Task 1>
Answer these about the forum post on SIMM stackers:
(a) Besides "SIMM stackers," what name for the devices does the post give?
(b) What background color does the writer recall on the magazine cover?
(c) On what page of the linked issue is the design found?
Task 2> In one to three sentences, explain why the writer of the forum post on SIMM stackers thinks the article appeared later in the remembered period.

··· Excerpted text

BitWrangler wrote on 2021-12-19, 01:45:

They were around. Variously called SIMM stackers SIMM trees etc. There was a magazine that was distributed in the UK in mid 90s, best I can remember it was between 93 and 97, published a PCB design for one. I had it, but think I don't any longer. Possibly Practical Electronics, could also have been Electronics: The Maplin Magazine, or Everyday Electronics. ... and some chance it was some other... I think I might have bought it just for that article, so could have been one I wouldn't normally look at. I think it might have been later in the period, as I think I was thinking that if it appeared a couple of years earlier one could have "made bank" knocking them out for the local market. I have a vague image of a white background cover with a blueish illustration, I figure I'd know it if I find a gallery of covers... I'll look around a bit online.

Edit: Aha, something popped, this wasn't the issue I remember, but it's a "project collection" issue, so maybe one I saw was earlier, or maybe it was a repeat/reprint I saw later, anyway, page 62 https://worldradiohistory.com/UK/Elektor/90s/ … -1994-07-08.pdf

Something else turned up while I was browsing for something else...

······
··· Data shown

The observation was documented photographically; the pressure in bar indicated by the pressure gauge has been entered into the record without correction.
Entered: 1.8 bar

······
··· Data shown

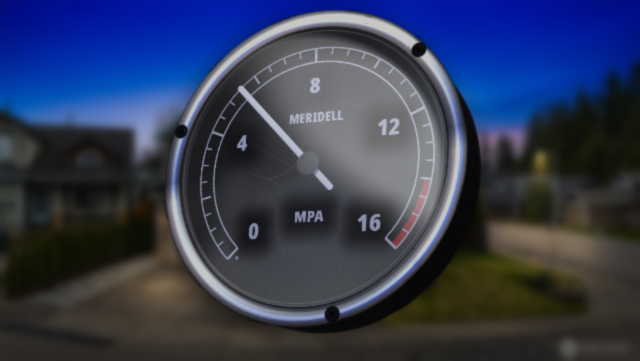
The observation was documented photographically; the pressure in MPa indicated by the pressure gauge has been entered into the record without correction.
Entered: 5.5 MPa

······
··· Data shown

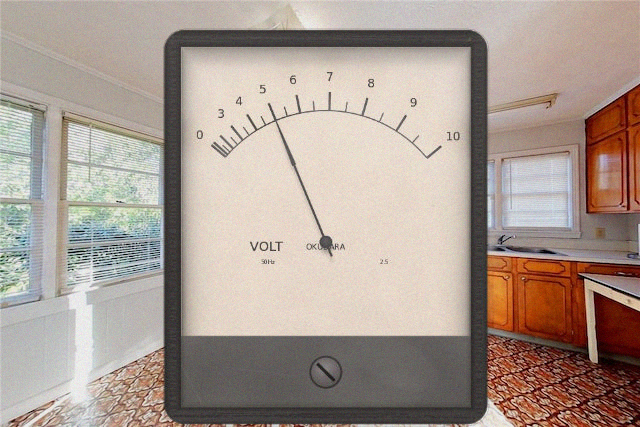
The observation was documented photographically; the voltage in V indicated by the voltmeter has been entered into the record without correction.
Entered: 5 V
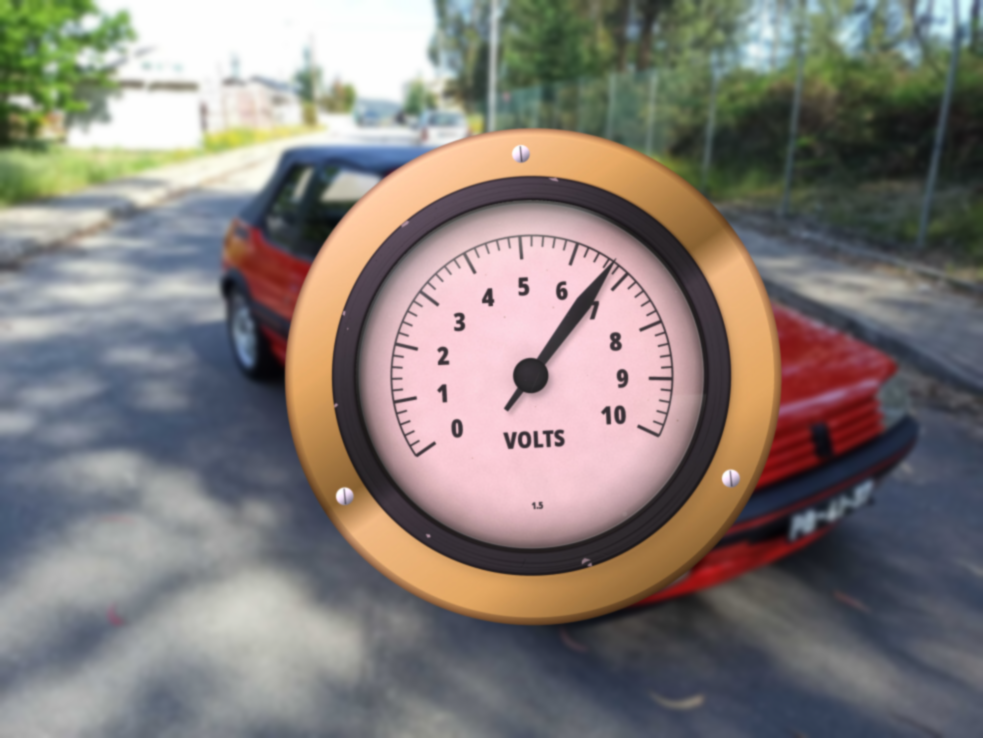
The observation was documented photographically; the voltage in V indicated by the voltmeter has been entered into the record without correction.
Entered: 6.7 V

······

Your solution 1>
(a) SIMM trees.
(b) White, with a blueish illustration.
(c) Page 62.</t1>
<a1>(a) SIMM trees.
(b) White, with a blueish illustration.
(c) Page 62.

Your solution 2> The writer remembers thinking that if the article had come out a couple of years earlier, someone could have "made bank" knocking the stackers out for the local market. That thought suggests the design appeared late, when the chance to sell them had mostly passed.